Ms. SWANSON: We're so proud, I'm so proud. It makes me want to cry just seeing her. I just - I am in awe of the fact, because she is so much just one of us.
KASTE: But are Alaskans getting the same Sarah Palin back? As he watched the returns coming in on Tuesday night, Democrat Eric Croft said no. He thinks she'll now be a very different politician.
Mr. ERIC CROFT (Democrat, Alaska): She's matured a lot. She's seen a lot of different things. She's also had to carry a more partisan banner than we're used to her having up here. And that'll have some repercussions.
KASTE: Croft is talking about the fact that as governor, Palin often depended on a coalition of Democrats and moderate Republicans. So it came as a shock to some of them to see her at the Republican convention attacking Barack Obama with a contemptuous tone that they'd never heard from her before.
Mr. CROFT: I think she had to play that role, and she played it well. But, no, I don't know that that's the natural her.
KASTE: The Republican pit bull may not be the natural Palin, but it's a performance that has state Democrats wondering whether they're still allied with her on crucial state issues such as building a new gas pipeline and squeezing more taxes out of the oil companies. State Senator Hollis French is a Democrat who got roughed up by McCain campaign attacks during the whole Troopergate affair. Now he says it's time for reconciliation.
Senator HOLLIS FRENCH (Democrat, Alaska): You know, I think the ball is sort of in the governor's court. We're going to be here, you know, and we'll find, I imagine, points of contact. You know, obviously, there's going to be some tender feelings after any election, but those go away.
KASTE: Standing on the tarmac last night, Palin did not seem to think there would be a problem.
Governor PALIN: Nobody should have hurt feelings. My goodness, this is politics. Politics is rough and tumble, and people need to get thick skin just like I've got. Yes.

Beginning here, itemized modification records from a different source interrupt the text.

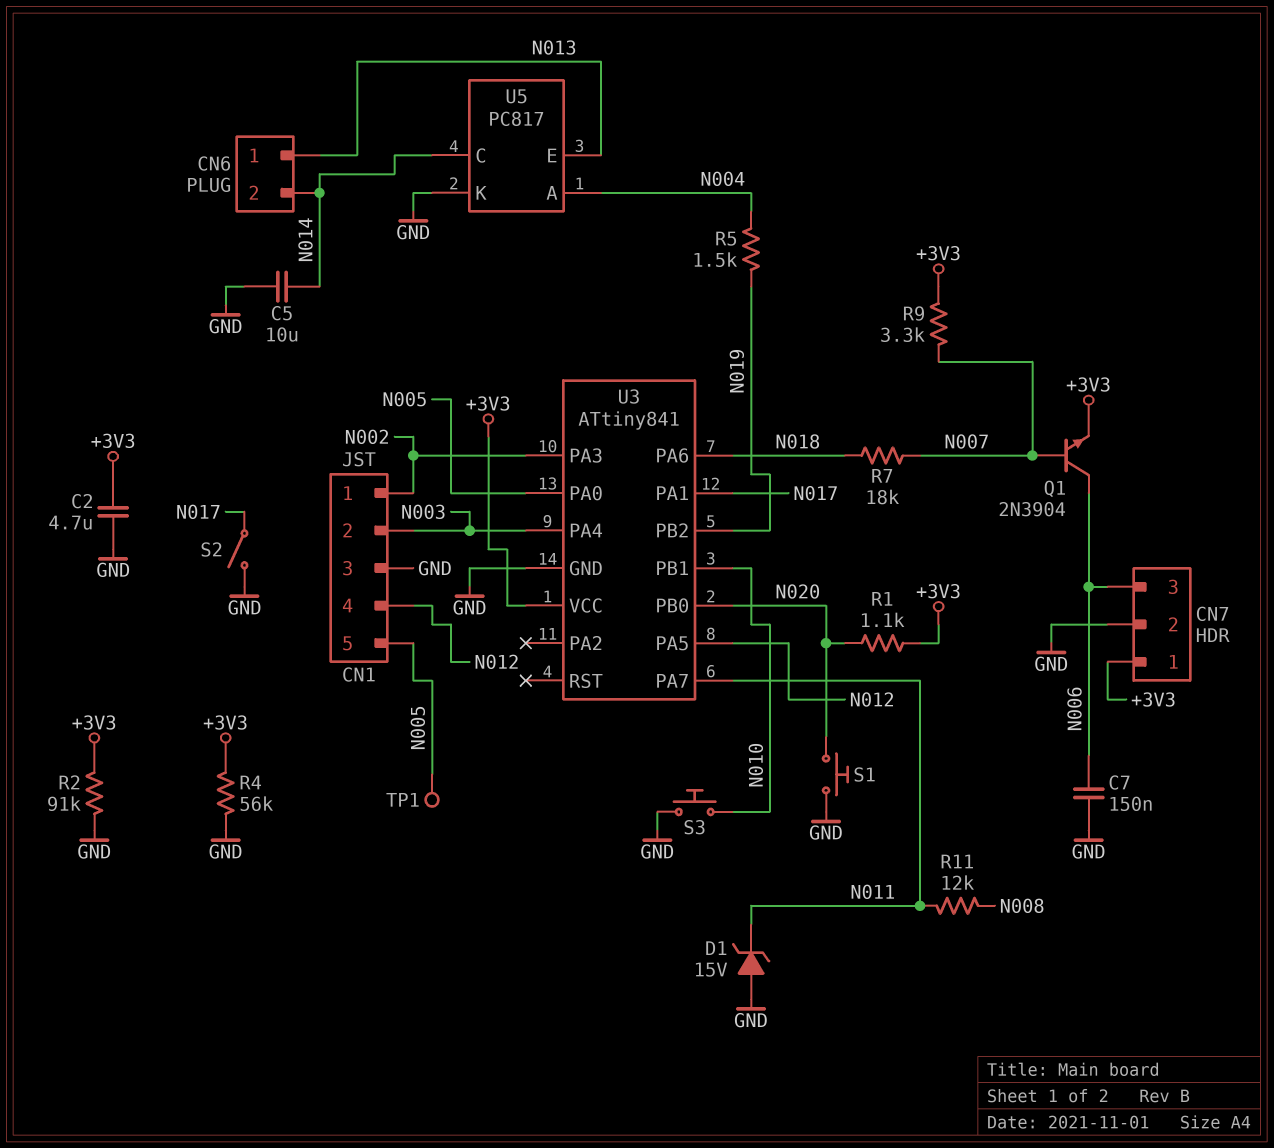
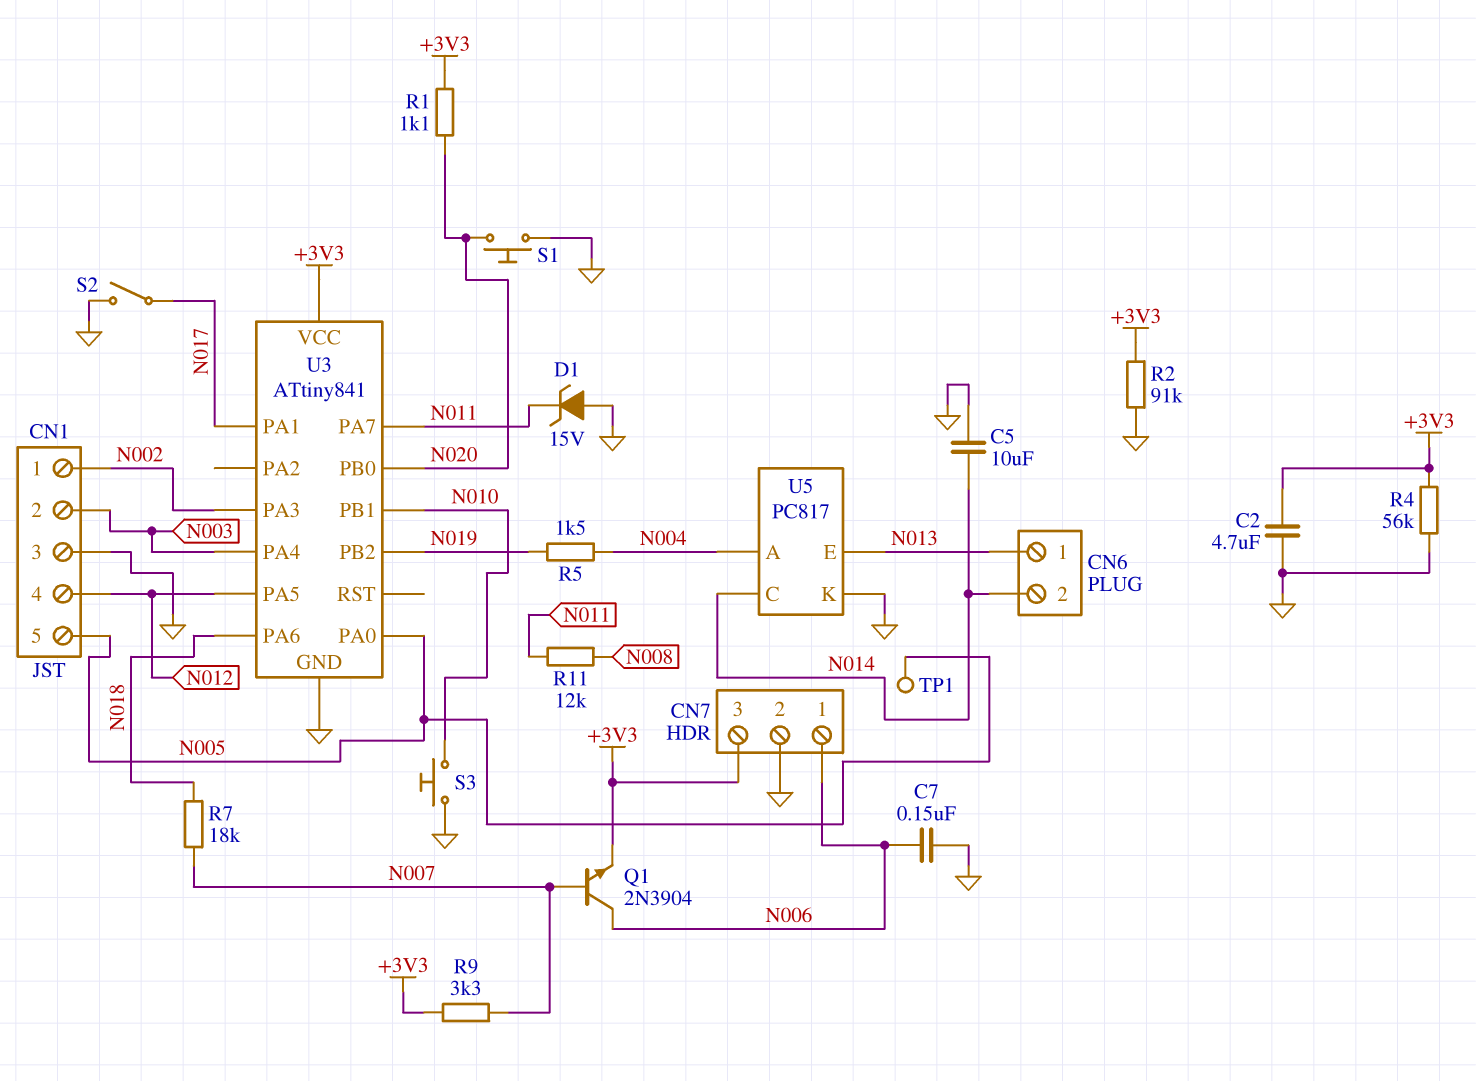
CN7 pin 1: +3V3 -> N006
CN7 pin 3: N006 -> +3V3

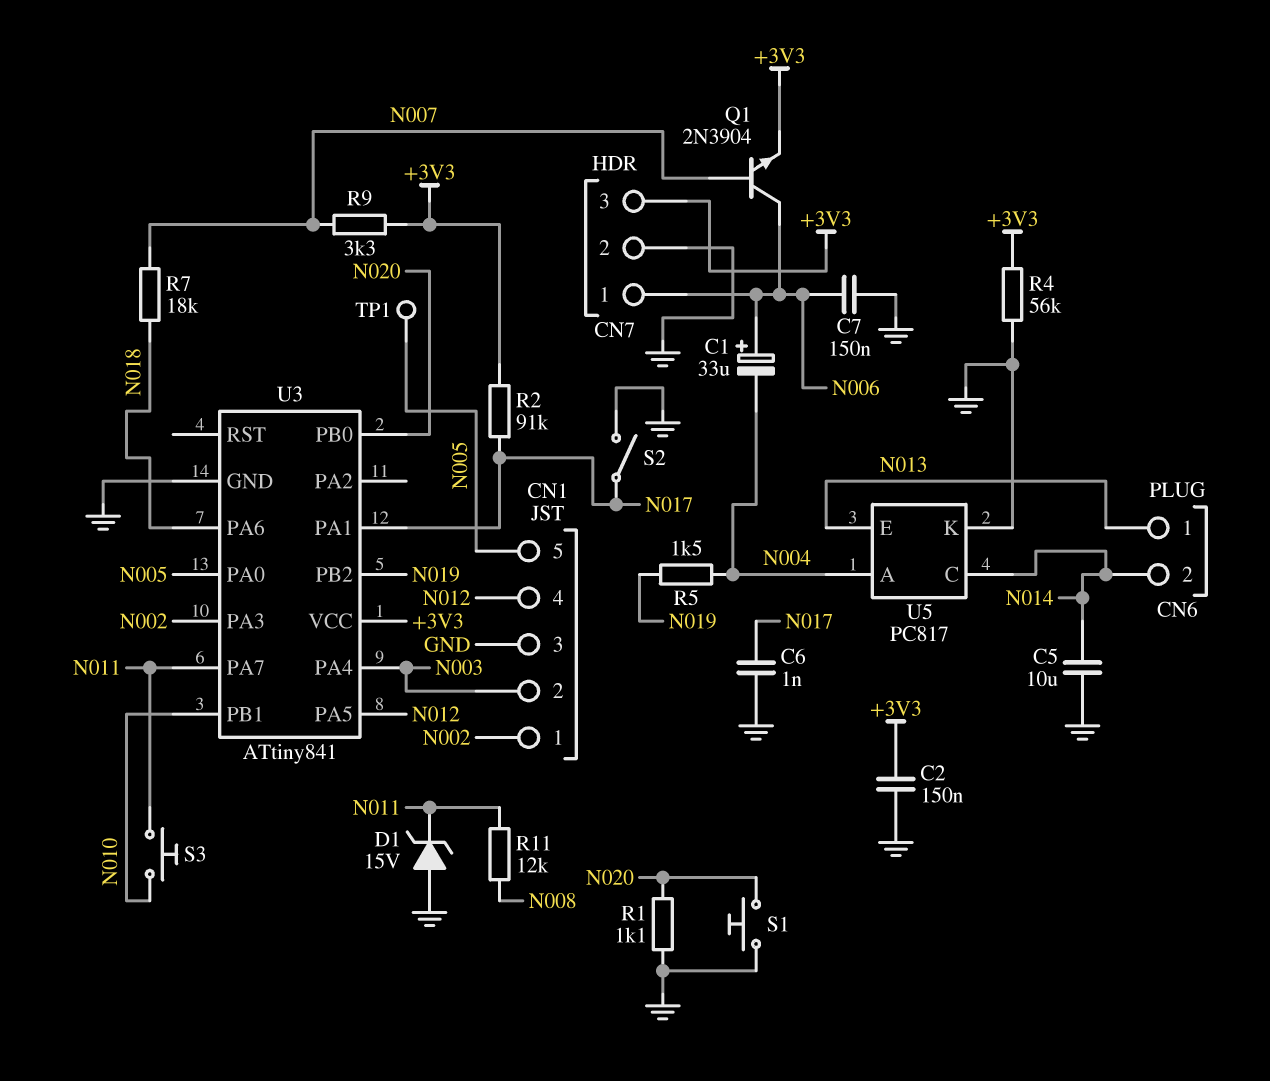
C1: none -> 33uF (plus N006, minus N004)
C2: 4.7uF (+3V3, GND) -> 150nF (+3V3, GND)
C6: none -> 1nF (GND, N017)
R1: 1.1k (+3V3, N020) -> 1.1k (GND, N020)
R2: 91k (+3V3, GND) -> 91k (+3V3, N017)
S3: button (GND, N010) -> button (N010, N011)

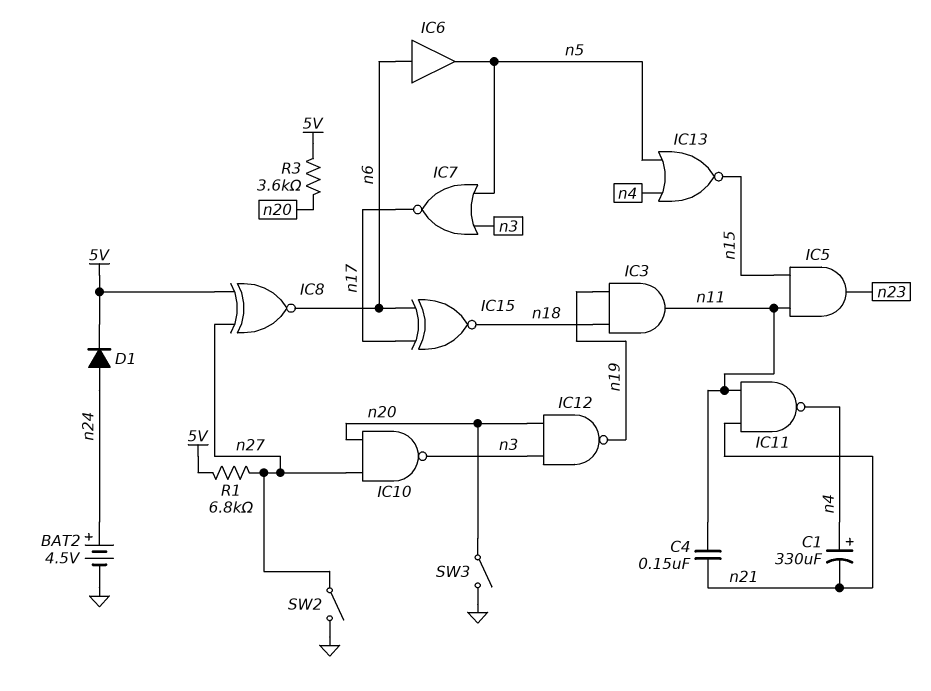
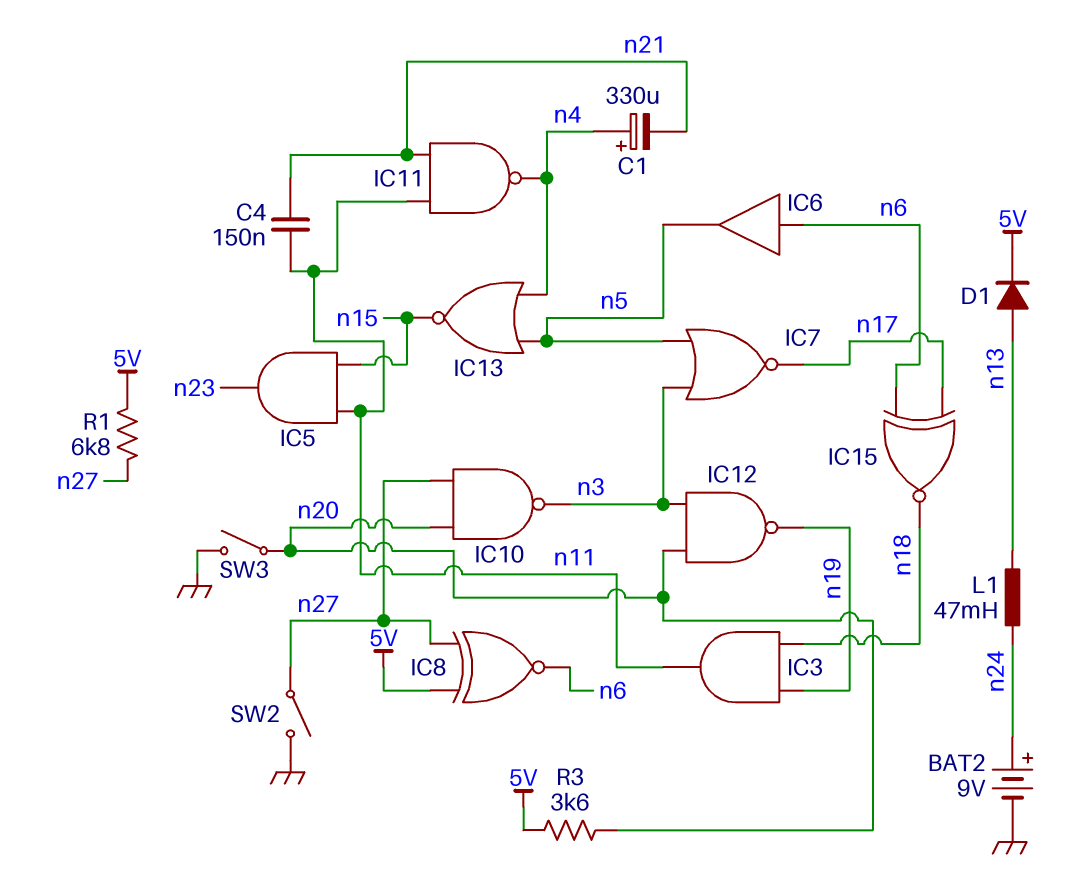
BAT2: 4.5V (plus n24, minus GND) -> 9V (plus n24, minus GND)
D1: diode (A n24, K 5V) -> diode (A n13, K 5V)
L1: none -> 47mH (n13, n24)

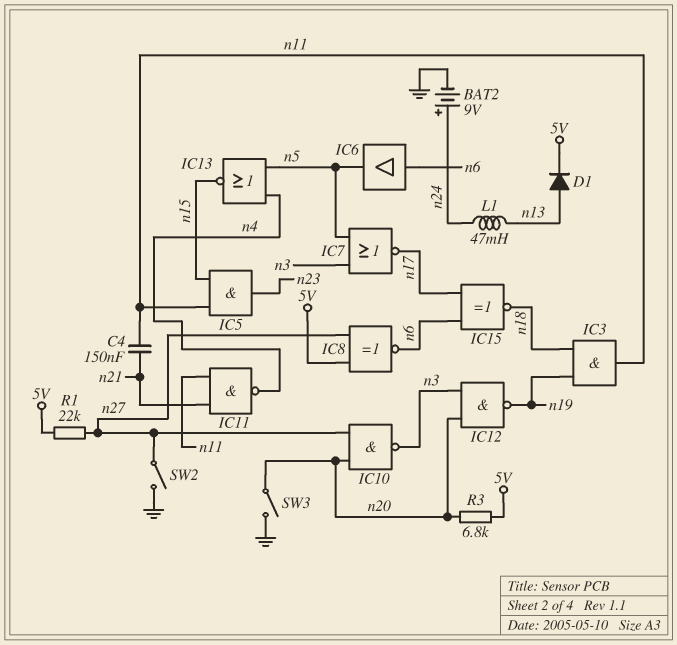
C1: 330uF (plus n4, minus n21) -> none
R1: 6.8k (5V, n27) -> 22k (5V, n27)
R3: 3.6k (5V, n20) -> 6.8k (5V, n20)

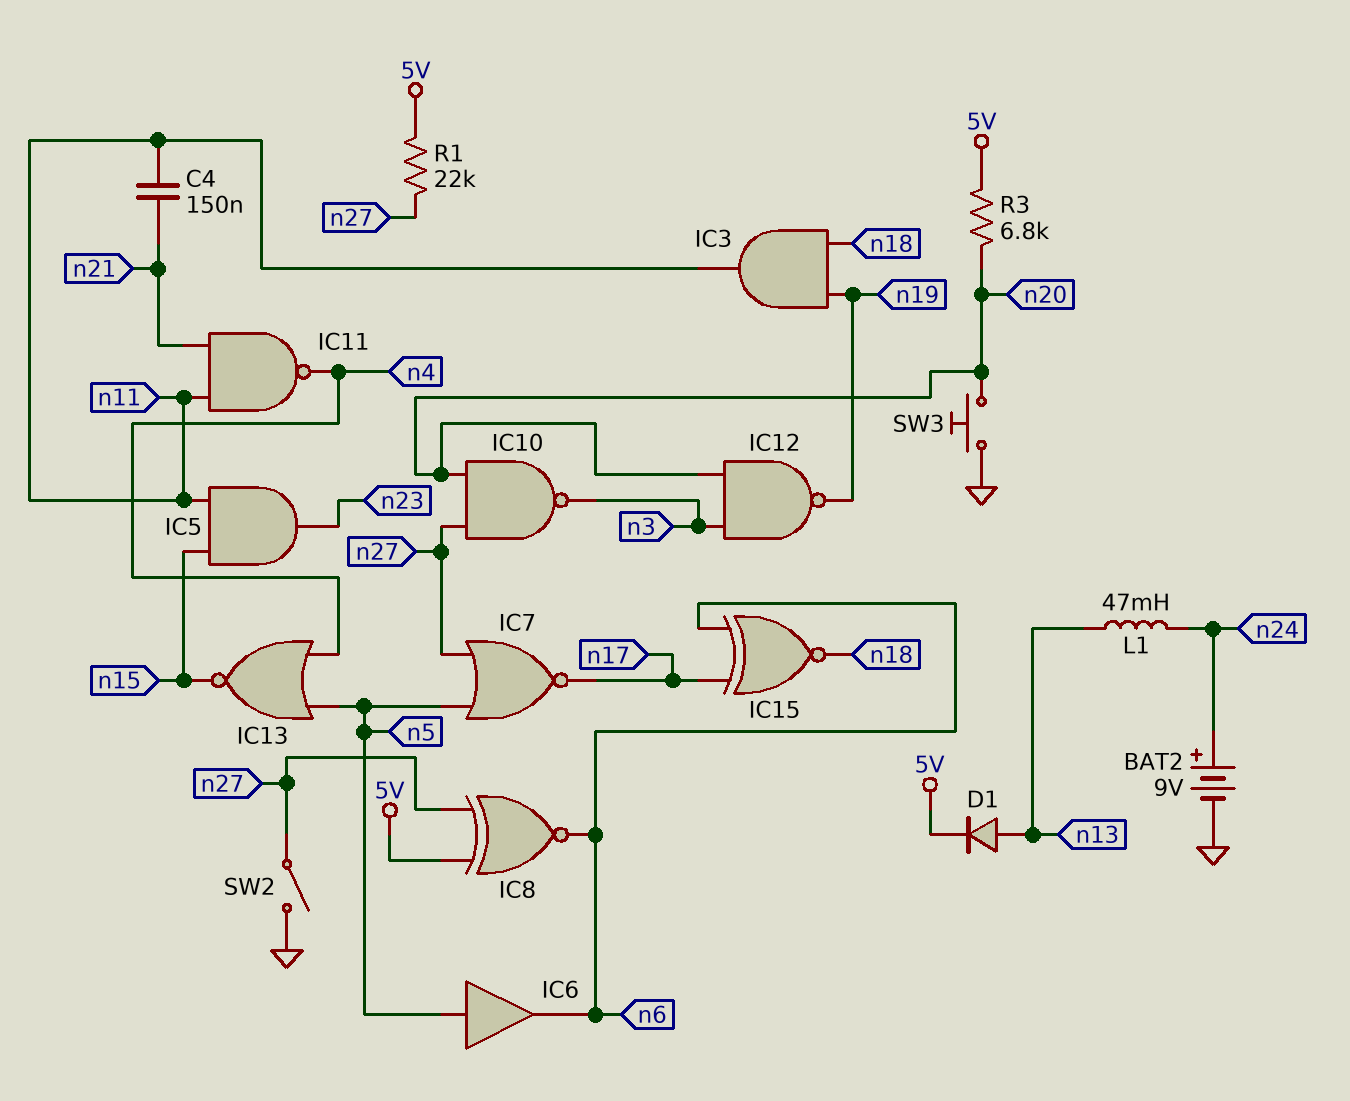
IC6: buffer (in n6, out n5) -> buffer (in n5, out n6)
IC7: NOR (in n3, in n5, out n17) -> NOR (in n5, in n27, out n17)
SW3: switch (GND, n20) -> button (GND, n20)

KASTE: That's two months in the trenches with John McCain talking. Now, the question is what will she do with her newly acquired national political experience? She might consider the Senate. There's a good chance Alaska will be holding a special election to fill Ted Stevens' seat in the next few months. That could be Palin's logical next step if she decides she's done with small state politics. Martin Kaste, NPR News, Anchorage.